We can go round and round about this subject. So let's not. Best I can offer is a couple anecdotes, then I'll leave the room.
In the late 50's I mounted several silver paper prints to wildly non-archival Crescent matte board. Because nobody new how to spell Archival then. At my teacher's insistence I dutifully did separate drying and then attachment presses. Those pieces are still perfectly attached, thanks in no doubt to the de-humidifying steps which is the secret of long lived dry mounting. The acidic mount board is turning yellow but so far 54 years down the road the layer of tissue seems to be acting like a barrier, which considering the images may or may not be a good thing.
OTOH, have not had happy experiences with adhesive mounting, with many failures and defects in the range of just a few years. Will not burden you with my woes in that regard.
And yeah, hinge or corner mounting is chemically archival, but they allow anything but the smallest vertically mounted prints to warp in the range of a few months to years.

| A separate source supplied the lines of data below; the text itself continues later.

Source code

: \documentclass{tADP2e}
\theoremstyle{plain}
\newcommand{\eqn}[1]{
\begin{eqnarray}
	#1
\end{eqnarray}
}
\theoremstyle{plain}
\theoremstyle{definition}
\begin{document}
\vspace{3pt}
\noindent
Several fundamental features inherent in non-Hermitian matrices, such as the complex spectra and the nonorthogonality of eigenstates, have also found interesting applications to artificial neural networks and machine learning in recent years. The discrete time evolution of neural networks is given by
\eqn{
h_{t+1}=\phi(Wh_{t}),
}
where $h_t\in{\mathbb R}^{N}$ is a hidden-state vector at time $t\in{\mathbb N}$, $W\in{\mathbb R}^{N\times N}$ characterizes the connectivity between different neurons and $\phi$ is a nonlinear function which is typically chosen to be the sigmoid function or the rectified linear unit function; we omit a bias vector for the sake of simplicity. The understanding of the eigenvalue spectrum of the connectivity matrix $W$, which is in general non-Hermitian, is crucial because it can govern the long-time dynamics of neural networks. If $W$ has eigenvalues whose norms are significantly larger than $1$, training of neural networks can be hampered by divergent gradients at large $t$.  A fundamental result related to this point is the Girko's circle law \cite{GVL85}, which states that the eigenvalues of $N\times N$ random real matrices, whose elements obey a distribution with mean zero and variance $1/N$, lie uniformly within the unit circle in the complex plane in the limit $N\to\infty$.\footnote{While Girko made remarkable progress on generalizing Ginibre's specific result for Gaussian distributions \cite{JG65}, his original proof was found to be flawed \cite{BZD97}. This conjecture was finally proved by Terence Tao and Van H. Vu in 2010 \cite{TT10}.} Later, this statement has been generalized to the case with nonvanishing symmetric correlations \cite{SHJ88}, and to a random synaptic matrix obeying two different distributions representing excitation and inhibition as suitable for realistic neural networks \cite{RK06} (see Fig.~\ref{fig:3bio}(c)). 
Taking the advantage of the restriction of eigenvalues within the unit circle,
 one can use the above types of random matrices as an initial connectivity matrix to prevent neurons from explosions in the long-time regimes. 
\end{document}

So what's a framer to do? Hint...a fair number of folks with non-mounted prints in a frame go sort of crazy as they watch their prints slowly curl and warp as the months and years tick by. So they take them to framer to be "flattened" as by dry mounting, and framah is my witness. Personally, I no longer drymount, adhesive mount, or engage in any form of hinge mounting.
And persons wishing their work to last forever should work in chalk pastels on gold panels, and store their art in deep, dark caves under a pyramid with only neutrinos for company. Because for pieces of Art, the price of Admiration is Death.